Given task 1:
Swap "photograph" for "image" in the records, beginning at the line that has "h=6 m=33 is what I am hoping for." and stopping after the line that has "I read h=8 m=43". Give only those lines, otherwise unchanged, and omit the pictures.

Suffixes are aimed to convey plurality when attached to nouns or express mood, modality, and evidentiality when attached to verbs. When attaching to adjectives, they may denote either state or evidentiality as well.[2]

In Jarawa, a morpheme can be a free root which exists independently such as in the case of /napo/ meaning 'fish'. It can also be a bounded root which occurs with obligatory prefixes as in /ən-oɖə/ meaning 'hair'. Verbs such as /ən-ətəhə/ meaning 'sit' can be a bound root. In both cases, either the nominal root for 'hair' or verbal root for 'sit', cannot occur independently if they refer to human beings. A bound root must be prefixed with some morpheme.[2]

Jarawa has been discovered to have six kinds of word classes:

  • Nouns
  • Verbs
  • Pronouns
  • Adjectives
  • Adverbs
  • Postposition

Nouns, verbs, adjectives and adverbs are open classes where nouns and verbs are abundant and adjectives and adverbs are few in number. Postpositions and pronouns are closed classes with a small number of lexemes. The order of number of words in each class in increasing order are as follows: postposition, pronoun, adverb, adjective, verb, and noun.

Given task 2:
Answer these questions on the passage about Jarawa:
(a) What does the free root /napo/ mean?
(b) How many kinds of word classes has Jarawa been found to have?
(c) Which word class has the smallest number of words?

Records shown:
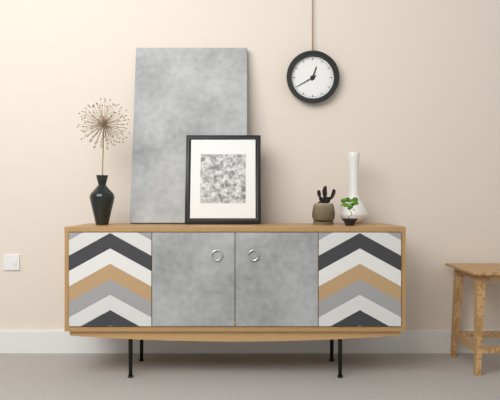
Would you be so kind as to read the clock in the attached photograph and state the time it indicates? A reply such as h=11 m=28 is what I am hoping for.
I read h=12 m=40
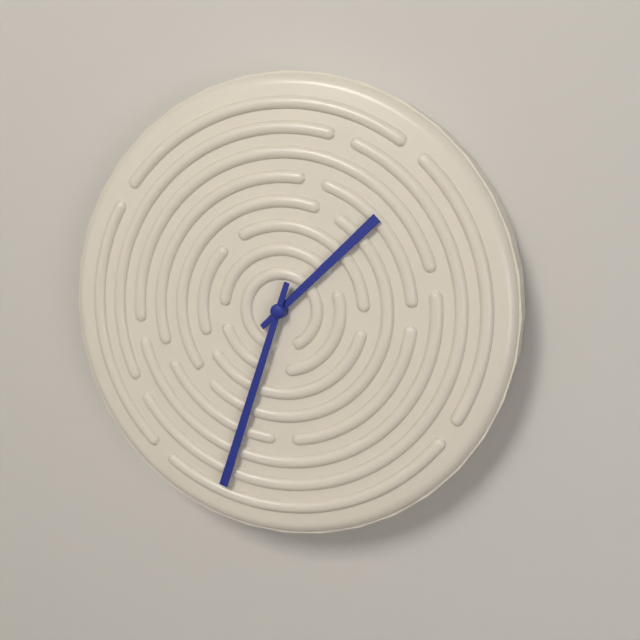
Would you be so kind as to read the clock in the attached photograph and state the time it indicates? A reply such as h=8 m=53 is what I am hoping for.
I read h=1 m=33
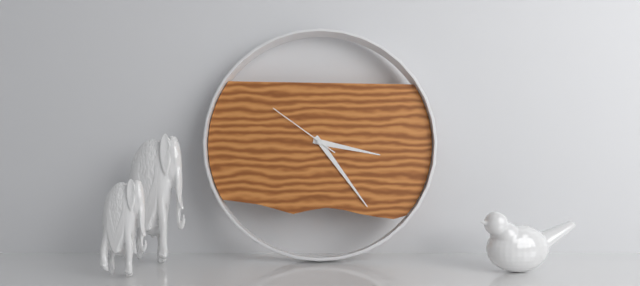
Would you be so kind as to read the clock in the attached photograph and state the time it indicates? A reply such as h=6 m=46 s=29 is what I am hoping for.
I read h=3 m=24 s=51
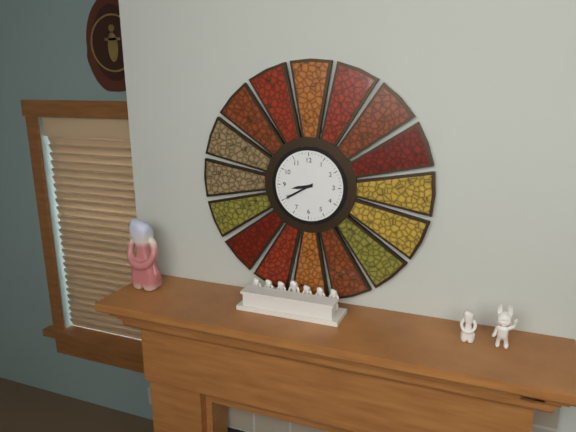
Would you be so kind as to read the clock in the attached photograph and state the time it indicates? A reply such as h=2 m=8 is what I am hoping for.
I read h=8 m=40
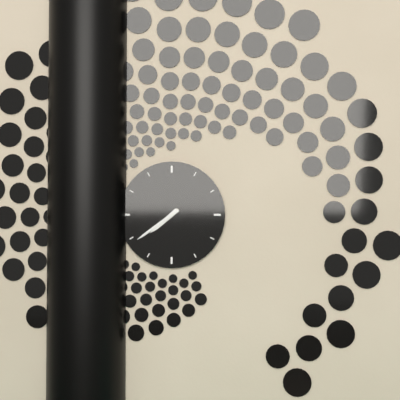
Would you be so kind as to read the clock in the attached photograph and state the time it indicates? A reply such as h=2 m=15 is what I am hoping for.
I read h=7 m=39
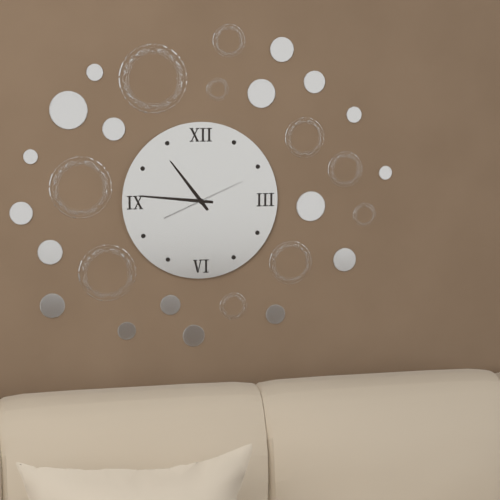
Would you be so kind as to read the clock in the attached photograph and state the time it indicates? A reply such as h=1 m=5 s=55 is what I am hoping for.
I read h=10 m=46 s=11
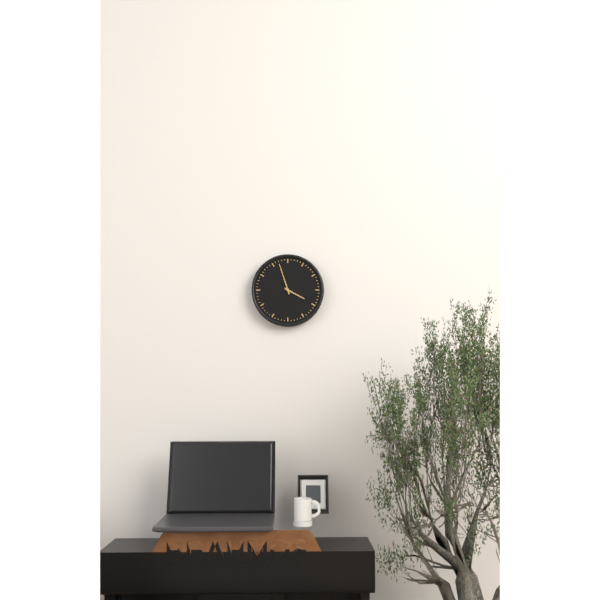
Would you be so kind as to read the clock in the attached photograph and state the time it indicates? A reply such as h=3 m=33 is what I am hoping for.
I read h=3 m=57
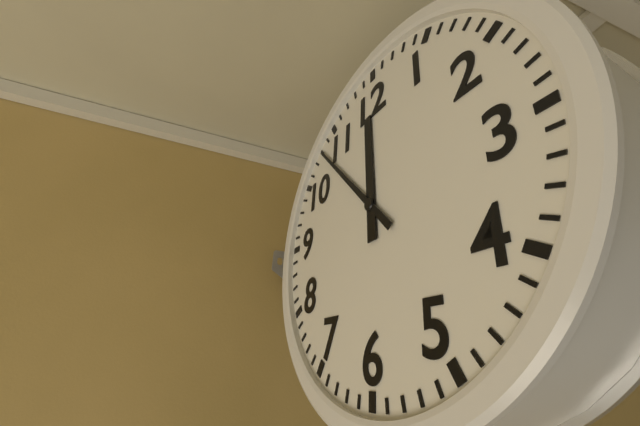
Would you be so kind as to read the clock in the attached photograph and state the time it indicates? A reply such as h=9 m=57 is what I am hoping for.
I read h=11 m=53
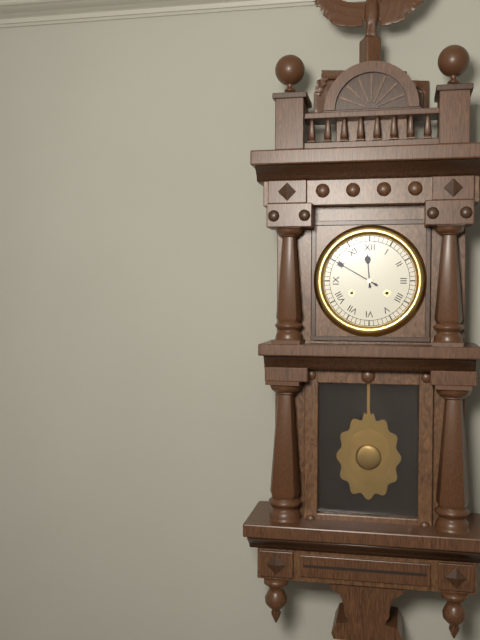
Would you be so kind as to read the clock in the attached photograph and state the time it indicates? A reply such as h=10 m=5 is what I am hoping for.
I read h=11 m=50
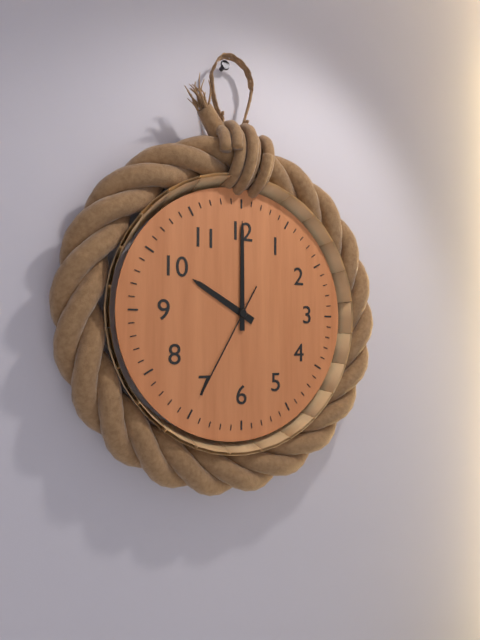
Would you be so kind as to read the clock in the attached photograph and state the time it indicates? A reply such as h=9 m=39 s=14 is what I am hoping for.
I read h=10 m=0 s=35
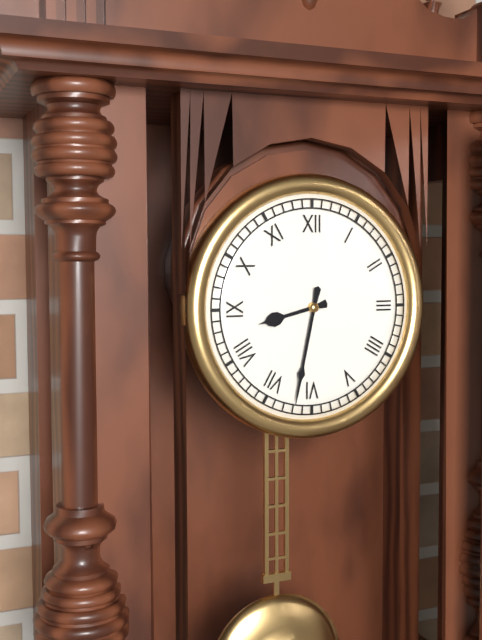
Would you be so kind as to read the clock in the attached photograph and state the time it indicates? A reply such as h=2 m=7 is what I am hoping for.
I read h=8 m=32
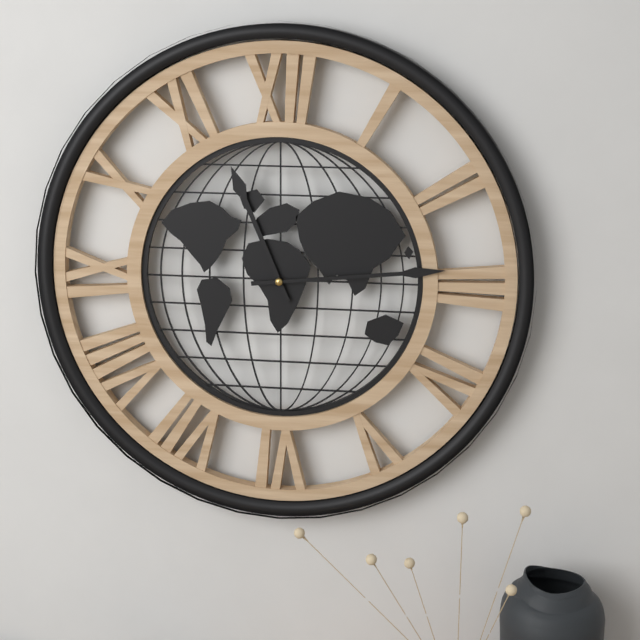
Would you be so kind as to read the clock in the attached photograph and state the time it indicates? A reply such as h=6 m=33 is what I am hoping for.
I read h=11 m=14
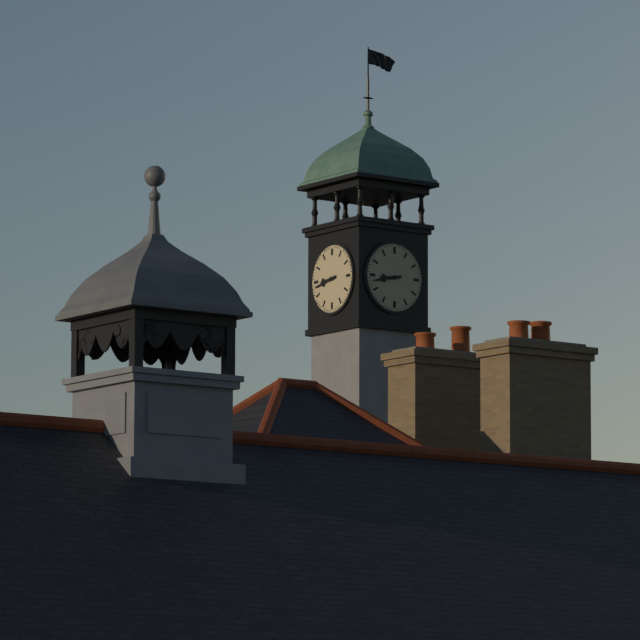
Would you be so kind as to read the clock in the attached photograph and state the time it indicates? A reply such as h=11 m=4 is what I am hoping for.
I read h=8 m=43
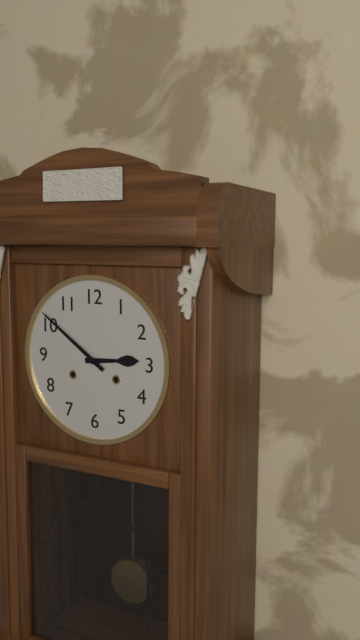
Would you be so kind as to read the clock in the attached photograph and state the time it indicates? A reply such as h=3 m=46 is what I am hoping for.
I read h=2 m=51
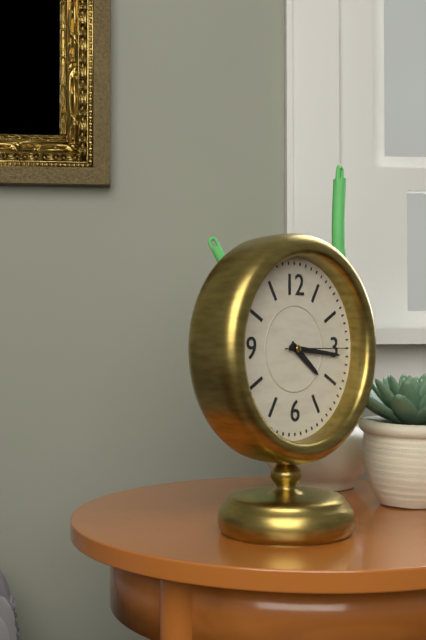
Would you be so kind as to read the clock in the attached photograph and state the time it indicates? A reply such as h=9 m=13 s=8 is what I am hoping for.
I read h=4 m=16 s=15
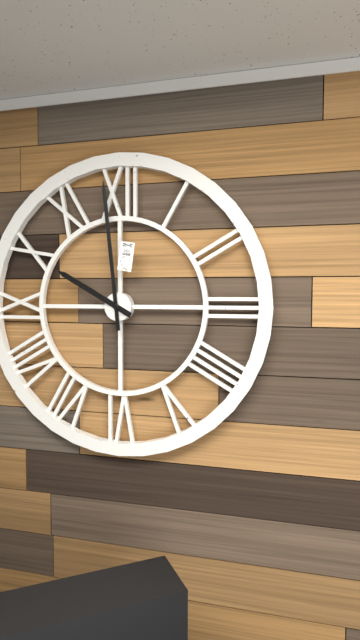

Problem solution 1:
Would you be so kind as to read the clock in the attached image and state the time it indicates? A reply such as h=6 m=33 is what I am hoping for.
I read h=11 m=14
Would you be so kind as to read the clock in the attached image and state the time it indicates? A reply such as h=11 m=4 is what I am hoping for.
I read h=8 m=43

Problem solution 2:
(a) 'Fish'
(b) Six
(c) Postposition